I do a similar strategy, but I start with put credit spreads. If the market tanks, I can roll to OTM puts. Since my put spreads are narrow, I can roll about 3-5 puts spreads into one naked put. For instance, I sold some 29/28 put credit spreads on PLTR and got about 0.55 per spread. If the stock drops to 15, I could roll about three spreads to a single ATM naked put for the next week. If I were starting with naked puts, I'd probably be able to roll down from 28 to 27 at best. I also buy iron condors on SPX and RUT as hedges, using a portion of my premium each week.
I do a bit of everything, but selling cash covered puts is like 2% of my portfolio action, on stocks that I would have bought at that price.
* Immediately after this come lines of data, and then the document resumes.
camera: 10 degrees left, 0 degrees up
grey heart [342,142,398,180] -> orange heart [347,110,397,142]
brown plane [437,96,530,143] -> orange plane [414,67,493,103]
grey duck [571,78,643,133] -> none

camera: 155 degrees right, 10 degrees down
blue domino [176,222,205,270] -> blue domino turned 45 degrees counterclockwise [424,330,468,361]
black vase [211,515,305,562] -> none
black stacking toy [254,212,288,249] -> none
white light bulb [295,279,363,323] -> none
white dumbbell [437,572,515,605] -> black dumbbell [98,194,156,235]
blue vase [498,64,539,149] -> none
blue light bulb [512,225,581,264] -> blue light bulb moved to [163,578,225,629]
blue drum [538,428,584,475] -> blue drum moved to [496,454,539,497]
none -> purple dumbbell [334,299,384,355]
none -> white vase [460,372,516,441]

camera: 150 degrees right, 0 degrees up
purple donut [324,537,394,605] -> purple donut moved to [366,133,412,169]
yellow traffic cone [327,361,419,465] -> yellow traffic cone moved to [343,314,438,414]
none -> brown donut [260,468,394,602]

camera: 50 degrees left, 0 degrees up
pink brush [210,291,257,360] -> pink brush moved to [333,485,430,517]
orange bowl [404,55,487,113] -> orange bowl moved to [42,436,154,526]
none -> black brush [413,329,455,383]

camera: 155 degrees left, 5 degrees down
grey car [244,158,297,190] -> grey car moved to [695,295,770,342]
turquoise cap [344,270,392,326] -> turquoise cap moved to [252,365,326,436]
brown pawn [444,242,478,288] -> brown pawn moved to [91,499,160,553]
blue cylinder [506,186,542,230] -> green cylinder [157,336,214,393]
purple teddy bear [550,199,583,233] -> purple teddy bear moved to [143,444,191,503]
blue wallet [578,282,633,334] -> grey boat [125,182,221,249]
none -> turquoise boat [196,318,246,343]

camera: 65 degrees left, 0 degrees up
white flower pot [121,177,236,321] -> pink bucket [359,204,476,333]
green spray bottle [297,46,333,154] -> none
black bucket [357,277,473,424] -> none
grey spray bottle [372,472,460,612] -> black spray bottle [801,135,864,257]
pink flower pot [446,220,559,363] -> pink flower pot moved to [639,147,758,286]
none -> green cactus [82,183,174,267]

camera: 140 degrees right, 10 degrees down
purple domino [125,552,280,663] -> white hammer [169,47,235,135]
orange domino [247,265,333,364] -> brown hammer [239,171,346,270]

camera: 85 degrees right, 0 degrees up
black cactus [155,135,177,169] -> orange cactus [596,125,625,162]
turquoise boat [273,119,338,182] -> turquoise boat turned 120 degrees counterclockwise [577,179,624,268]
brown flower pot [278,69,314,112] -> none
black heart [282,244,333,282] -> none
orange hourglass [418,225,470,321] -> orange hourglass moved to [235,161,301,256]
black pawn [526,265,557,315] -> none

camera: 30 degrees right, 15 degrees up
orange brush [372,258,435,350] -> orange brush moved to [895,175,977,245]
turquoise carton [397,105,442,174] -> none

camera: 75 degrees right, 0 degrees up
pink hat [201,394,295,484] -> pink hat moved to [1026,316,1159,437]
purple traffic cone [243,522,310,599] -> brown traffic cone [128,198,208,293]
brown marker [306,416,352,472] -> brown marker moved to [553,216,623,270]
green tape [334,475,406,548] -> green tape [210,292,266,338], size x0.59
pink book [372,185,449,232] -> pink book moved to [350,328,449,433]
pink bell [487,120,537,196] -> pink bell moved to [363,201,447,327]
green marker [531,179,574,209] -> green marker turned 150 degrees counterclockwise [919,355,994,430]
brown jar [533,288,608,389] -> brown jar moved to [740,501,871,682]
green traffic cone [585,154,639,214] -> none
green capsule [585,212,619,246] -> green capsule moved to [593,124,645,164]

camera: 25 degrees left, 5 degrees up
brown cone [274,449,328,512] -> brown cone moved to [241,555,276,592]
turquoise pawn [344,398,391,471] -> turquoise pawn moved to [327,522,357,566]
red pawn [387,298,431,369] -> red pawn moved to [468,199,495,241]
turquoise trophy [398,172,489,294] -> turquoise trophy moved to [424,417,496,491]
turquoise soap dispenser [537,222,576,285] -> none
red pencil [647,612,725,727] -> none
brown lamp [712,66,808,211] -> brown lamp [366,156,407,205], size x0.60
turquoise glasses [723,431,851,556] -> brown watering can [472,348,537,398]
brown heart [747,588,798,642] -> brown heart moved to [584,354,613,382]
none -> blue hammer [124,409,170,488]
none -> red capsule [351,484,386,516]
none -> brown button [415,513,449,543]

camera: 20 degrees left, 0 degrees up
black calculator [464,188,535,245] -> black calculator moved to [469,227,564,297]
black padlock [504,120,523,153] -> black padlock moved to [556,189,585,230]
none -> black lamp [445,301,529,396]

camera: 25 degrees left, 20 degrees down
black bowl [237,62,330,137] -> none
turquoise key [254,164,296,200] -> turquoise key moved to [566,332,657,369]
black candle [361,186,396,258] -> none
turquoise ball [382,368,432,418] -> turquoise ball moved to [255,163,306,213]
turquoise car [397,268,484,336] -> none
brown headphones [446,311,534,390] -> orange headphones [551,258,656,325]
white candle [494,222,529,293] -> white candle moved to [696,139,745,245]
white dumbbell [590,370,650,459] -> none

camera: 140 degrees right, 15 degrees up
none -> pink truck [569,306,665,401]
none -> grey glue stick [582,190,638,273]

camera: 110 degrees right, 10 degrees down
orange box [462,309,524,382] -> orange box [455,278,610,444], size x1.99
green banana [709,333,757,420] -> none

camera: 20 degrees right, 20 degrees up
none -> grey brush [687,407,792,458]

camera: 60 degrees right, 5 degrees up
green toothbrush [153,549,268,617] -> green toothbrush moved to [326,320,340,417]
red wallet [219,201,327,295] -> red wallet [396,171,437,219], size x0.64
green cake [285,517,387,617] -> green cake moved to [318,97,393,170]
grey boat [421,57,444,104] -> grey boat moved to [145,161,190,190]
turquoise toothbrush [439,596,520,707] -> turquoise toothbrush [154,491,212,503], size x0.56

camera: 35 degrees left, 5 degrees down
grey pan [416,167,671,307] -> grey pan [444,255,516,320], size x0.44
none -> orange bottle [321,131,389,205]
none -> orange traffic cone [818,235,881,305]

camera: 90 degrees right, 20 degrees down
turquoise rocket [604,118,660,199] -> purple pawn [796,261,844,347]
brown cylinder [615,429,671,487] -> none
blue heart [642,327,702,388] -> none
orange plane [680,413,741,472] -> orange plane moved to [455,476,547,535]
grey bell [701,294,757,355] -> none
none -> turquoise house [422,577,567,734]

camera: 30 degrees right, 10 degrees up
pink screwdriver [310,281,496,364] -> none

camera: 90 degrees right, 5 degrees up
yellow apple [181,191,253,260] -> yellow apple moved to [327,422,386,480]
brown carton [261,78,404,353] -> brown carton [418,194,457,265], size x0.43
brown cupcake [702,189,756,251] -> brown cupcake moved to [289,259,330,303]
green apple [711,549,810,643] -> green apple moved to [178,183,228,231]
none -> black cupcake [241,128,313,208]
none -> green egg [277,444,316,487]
I am not a professional expert but I lived through a couple of black swans. And it's because everything is affected in one that I feel like I don't need that fat tail risk.
What do you do to minimize black swan exposure? I have repeated many times I don't do leverage. Any one trade is only a small percentage of my total portfolio. How is the 98% of your portfolio that is not involved in put selling safer than that 2%?
when you mean you don’t use leverage, do you mean that the notional value of what you trade is < than your equity balance? that if everything expired in the worse way (risk wise) you wouldn’t have to borrow money from margin?